Selected text ::
Three days after President Barack Obama addressed the nation on the downing of Malaysia Airlines Flight 17, several Republican members of Congress are saying Obama should focus sanctions on the man they feel is most responsible for the tragedy: Russian President Vladimir Putin.
At his brief news conference Friday morning, Obama stopped short of saying Russia and Putin were behind the previous day's crash of the civilian airliner by a surface-to-air missile, which took the lives of 298 people. But he did point out that there has been a "steady flow" of Russian weapons to the Russia-aligned separatists in Donetsk — where Flight 17 was shot down — and that Moscow continues to "support the violent separatists" seeking a partition of the eastern portion of Ukraine.
Pending the outcome of an investigation, Obama did not announce any further sanctions against Russia. On Wednesday, the day before the Flight 17 tragedy, the president had expanded sanctions targeting two Russian banks, two energy companies, and defense companies.

The data ::
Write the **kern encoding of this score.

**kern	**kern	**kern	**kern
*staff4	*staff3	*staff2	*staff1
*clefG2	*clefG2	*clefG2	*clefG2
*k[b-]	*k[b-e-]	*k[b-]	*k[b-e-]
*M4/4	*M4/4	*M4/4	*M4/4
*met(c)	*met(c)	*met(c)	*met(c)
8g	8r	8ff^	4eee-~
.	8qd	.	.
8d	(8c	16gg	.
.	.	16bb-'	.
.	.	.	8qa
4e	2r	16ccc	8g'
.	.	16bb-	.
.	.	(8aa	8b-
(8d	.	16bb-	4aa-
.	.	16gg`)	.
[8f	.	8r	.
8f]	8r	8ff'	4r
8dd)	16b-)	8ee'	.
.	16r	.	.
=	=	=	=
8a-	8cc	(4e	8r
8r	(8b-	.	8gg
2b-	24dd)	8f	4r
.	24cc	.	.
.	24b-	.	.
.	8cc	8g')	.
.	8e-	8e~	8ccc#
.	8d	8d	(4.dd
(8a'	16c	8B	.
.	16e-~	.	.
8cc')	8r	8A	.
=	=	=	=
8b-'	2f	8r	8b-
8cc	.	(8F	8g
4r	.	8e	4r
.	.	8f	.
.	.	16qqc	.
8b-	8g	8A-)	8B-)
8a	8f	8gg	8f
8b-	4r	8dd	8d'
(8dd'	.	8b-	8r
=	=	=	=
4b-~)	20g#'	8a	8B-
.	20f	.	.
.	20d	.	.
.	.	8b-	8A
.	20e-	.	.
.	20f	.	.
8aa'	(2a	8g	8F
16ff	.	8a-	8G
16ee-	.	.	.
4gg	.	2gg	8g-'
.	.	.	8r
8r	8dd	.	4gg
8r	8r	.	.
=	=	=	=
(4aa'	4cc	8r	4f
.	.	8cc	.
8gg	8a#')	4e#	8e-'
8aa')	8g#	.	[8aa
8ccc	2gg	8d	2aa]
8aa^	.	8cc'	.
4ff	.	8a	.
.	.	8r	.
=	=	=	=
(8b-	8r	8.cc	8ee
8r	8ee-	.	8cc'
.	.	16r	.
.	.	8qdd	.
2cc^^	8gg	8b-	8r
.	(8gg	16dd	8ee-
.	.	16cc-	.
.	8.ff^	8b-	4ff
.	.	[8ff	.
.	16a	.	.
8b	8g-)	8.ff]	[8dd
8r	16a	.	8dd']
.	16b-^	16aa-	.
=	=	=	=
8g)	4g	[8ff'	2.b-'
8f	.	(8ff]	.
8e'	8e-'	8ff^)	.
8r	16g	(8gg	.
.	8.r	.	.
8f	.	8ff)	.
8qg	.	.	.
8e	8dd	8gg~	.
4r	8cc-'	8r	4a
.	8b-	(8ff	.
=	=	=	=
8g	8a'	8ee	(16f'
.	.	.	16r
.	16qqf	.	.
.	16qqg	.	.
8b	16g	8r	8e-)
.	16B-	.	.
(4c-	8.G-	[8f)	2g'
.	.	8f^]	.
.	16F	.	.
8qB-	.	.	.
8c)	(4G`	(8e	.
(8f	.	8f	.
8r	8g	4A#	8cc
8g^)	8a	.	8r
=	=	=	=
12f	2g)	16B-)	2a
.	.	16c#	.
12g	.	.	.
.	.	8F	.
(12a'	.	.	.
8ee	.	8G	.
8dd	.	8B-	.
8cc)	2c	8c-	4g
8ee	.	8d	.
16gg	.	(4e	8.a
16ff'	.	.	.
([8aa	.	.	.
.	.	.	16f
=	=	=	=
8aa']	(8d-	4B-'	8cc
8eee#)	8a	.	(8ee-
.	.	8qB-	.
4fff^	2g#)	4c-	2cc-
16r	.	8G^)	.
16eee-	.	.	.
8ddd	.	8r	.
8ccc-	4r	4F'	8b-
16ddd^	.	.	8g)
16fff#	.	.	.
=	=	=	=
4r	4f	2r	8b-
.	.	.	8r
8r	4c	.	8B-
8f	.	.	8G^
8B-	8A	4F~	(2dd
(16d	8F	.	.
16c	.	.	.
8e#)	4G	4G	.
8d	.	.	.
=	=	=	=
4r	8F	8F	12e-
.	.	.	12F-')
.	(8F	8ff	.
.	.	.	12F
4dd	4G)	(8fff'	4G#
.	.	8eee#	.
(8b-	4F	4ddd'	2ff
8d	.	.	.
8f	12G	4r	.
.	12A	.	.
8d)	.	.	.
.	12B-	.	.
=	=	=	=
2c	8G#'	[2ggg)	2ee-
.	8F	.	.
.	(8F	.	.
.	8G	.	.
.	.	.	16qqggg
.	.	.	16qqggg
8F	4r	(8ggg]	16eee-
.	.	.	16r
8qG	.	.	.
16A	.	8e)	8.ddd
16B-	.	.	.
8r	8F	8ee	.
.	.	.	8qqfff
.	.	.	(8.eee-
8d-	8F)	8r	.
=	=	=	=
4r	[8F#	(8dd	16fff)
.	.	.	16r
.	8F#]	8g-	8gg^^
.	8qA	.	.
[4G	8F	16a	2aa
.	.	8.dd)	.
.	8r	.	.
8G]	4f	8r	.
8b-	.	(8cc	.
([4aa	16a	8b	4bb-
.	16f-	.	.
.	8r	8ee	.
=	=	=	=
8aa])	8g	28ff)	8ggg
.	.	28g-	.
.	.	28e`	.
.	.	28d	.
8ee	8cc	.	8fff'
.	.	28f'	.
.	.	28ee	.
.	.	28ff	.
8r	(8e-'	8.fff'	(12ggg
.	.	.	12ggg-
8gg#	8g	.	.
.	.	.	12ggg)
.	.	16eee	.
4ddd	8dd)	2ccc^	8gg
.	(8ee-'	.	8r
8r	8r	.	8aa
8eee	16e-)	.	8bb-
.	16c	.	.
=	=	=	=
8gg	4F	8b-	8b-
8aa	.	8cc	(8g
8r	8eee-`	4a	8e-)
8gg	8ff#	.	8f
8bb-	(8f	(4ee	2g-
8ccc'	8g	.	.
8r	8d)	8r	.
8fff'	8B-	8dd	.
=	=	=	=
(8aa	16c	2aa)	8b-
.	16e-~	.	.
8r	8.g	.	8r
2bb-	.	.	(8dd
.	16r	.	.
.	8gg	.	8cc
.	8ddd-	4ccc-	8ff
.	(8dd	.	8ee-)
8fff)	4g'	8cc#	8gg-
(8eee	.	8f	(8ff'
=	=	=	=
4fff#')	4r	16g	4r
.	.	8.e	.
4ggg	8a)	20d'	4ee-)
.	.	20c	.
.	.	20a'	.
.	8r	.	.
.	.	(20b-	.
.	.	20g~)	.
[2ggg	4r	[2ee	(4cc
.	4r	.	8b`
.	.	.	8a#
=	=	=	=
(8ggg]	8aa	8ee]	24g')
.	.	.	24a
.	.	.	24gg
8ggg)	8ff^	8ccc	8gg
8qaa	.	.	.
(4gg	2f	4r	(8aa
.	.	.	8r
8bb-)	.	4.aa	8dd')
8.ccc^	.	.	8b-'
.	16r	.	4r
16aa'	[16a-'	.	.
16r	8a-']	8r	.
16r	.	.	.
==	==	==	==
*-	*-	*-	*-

Your instructions :: Reproduce word for word the part of the Flight 17 passage between "At his brief" and "and defense companies.", inclusive.

Solution to this problem ::
At his brief news conference Friday morning, Obama stopped short of saying Russia and Putin were behind the previous day's crash of the civilian airliner by a surface-to-air missile, which took the lives of 298 people. But he did point out that there has been a "steady flow" of Russian weapons to the Russia-aligned separatists in Donetsk — where Flight 17 was shot down — and that Moscow continues to "support the violent separatists" seeking a partition of the eastern portion of Ukraine.
Pending the outcome of an investigation, Obama did not announce any further sanctions against Russia. On Wednesday, the day before the Flight 17 tragedy, the president had expanded sanctions targeting two Russian banks, two energy companies, and defense companies.